Hamra (Beqaot), Za'tara (Tapuah)

Nirit Haviv, Dafan Banai (reporting). Guests: Ruti Kedar, Kobi Wolff (photographer),Translator: Charles K.


Army maneuvers near Gittit

A gate in the Jordan border fence


10:45  Za’tara/Tapuach junction – Vehicles aren’t inspected but soldiers sit under the observation tower.  Soldiers sit in an armored car at the hitchhiking station on Highway 60 heading toward Ramallah.


In the middle of a field (belonging to Palestinians, of course), near the entrance to the Gittit settlement, dozens of tanks park.  Shepherds living in the Aqraba area said the soldiers told them they’ll be on maneuvers there for two weeks (the soldiers told us one week).  On Friday, 24.4, three days after the day of this report, I drove by and the soldiers were no longer there.  Friday was Independence Day and apparently the maneuvers were suspended for the holiday.  So why did they destroy the field?  For a single day?  The destroyed field belongs to a Palestinian from Aqraba.

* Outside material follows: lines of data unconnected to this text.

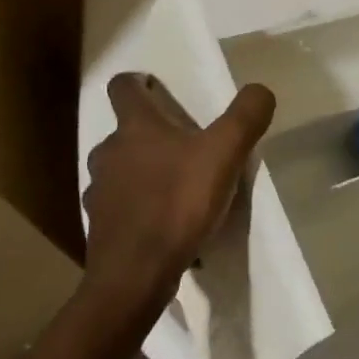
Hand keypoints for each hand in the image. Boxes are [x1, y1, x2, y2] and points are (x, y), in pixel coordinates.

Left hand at [83, 74, 275, 301]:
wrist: (135, 276)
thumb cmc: (178, 203)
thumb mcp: (225, 153)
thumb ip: (246, 116)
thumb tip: (260, 90)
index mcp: (135, 128)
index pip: (123, 87)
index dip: (137, 83)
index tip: (155, 88)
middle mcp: (108, 153)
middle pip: (124, 132)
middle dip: (149, 135)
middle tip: (183, 146)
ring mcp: (99, 192)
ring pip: (119, 170)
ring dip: (141, 172)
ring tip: (174, 188)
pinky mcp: (100, 227)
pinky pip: (120, 207)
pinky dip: (138, 208)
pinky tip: (163, 224)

A settler from the Qedumim settlement kept us from entering that area and was happy to tell us that his aunt was a member of Machsom Watch, expounded empty slogans about the Land of Israel and the murderous nature of the Arabs, but at least wasn’t hostile and willingly listened to what we had to say.

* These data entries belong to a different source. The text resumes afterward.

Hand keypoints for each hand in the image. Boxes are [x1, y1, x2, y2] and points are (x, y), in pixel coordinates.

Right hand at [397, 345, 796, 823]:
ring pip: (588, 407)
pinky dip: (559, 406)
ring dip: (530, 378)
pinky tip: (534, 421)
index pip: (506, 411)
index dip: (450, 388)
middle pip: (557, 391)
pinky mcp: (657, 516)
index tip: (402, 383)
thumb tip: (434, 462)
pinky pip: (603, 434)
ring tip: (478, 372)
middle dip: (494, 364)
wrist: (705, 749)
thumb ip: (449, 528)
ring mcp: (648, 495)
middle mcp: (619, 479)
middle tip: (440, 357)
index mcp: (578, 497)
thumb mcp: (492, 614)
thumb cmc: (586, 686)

Hamra checkpoint – The traffic in both directions still uses only one lane; the second lane is blocked.  Long lines all day as a result.


We paid a brief visit to Khalat Makhoul.  They’re recovering from the demolition of their homes in March.

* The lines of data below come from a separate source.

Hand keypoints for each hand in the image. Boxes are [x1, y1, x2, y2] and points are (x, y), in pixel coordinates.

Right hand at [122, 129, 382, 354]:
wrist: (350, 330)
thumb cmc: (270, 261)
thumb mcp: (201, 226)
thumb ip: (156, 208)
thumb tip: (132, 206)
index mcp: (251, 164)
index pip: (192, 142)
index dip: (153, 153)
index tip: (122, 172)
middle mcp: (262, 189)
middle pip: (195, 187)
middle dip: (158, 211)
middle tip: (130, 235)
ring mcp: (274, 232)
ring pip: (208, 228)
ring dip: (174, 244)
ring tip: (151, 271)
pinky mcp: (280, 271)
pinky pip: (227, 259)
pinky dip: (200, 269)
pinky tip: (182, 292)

We drove along the Jordan border fence.  The fence along Highway 90 is electrified and topped by cameras and signs warning of mines, with a gate every few kilometers.  Some of the land beyond the fence, which was once called the “demilitarized zone,” belongs to Palestinians from the West Bank, expropriated from them after the 1967 war “for military purposes.”  When peace broke out with Jordan and there was no longer need for a demilitarized zone the land wasn’t returned to its legal owners but was granted to settlers.  They received keys to the gages and to this day go through with Thai workers to cultivate the fertile soil.  The Palestinians wearily observe their land bearing fruit for others.  Recently a number of Palestinians sued to get their lands back, and when the court asked the government’s representative why the lands hadn’t been returned to their legal owners he replied, “I don’t know, it was a long time ago!!”  Incidentally, the former demilitarized zone on the Jordanian side is also under cultivation, up to the border.  But there it’s being done by the legal owners.